Records from a data collection

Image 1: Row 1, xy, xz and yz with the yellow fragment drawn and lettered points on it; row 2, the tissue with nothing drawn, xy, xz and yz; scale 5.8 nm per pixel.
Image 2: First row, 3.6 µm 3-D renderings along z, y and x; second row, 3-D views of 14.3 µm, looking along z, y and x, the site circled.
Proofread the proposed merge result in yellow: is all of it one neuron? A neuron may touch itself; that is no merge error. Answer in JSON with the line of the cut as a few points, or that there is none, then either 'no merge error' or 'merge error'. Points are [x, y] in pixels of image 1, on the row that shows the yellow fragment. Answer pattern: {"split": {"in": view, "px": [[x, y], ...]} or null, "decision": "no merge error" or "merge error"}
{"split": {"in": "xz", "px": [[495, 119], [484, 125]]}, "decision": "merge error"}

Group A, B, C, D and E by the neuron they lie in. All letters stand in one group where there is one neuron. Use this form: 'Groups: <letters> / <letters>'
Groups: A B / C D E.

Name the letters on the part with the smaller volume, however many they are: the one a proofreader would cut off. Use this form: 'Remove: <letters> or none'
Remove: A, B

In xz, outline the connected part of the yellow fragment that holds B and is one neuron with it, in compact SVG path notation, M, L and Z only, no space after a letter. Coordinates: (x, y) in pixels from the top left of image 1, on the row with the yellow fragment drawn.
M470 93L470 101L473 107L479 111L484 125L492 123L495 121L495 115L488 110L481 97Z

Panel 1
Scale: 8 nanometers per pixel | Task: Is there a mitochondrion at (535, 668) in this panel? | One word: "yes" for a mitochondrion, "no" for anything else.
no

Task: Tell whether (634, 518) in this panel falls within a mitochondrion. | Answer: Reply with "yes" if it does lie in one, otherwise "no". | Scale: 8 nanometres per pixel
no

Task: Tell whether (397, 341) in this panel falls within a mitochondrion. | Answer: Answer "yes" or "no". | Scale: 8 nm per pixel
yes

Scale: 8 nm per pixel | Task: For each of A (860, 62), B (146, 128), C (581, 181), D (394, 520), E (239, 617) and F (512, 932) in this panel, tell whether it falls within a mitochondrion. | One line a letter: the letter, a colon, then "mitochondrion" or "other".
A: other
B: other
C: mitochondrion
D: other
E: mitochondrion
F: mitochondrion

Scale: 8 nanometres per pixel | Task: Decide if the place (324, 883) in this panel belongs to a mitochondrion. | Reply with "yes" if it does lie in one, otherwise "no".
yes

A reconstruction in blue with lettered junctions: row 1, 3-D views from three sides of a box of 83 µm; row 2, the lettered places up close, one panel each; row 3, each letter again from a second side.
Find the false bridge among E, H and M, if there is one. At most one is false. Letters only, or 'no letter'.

**How to complete this task**. Search the data above for the word "second" and show every line that has it.

**Exercise output**.
Image 2: First row, 3.6 µm 3-D renderings along z, y and x; second row, 3-D views of 14.3 µm, looking along z, y and x, the site circled.
A reconstruction in blue with lettered junctions: row 1, 3-D views from three sides of a box of 83 µm; row 2, the lettered places up close, one panel each; row 3, each letter again from a second side.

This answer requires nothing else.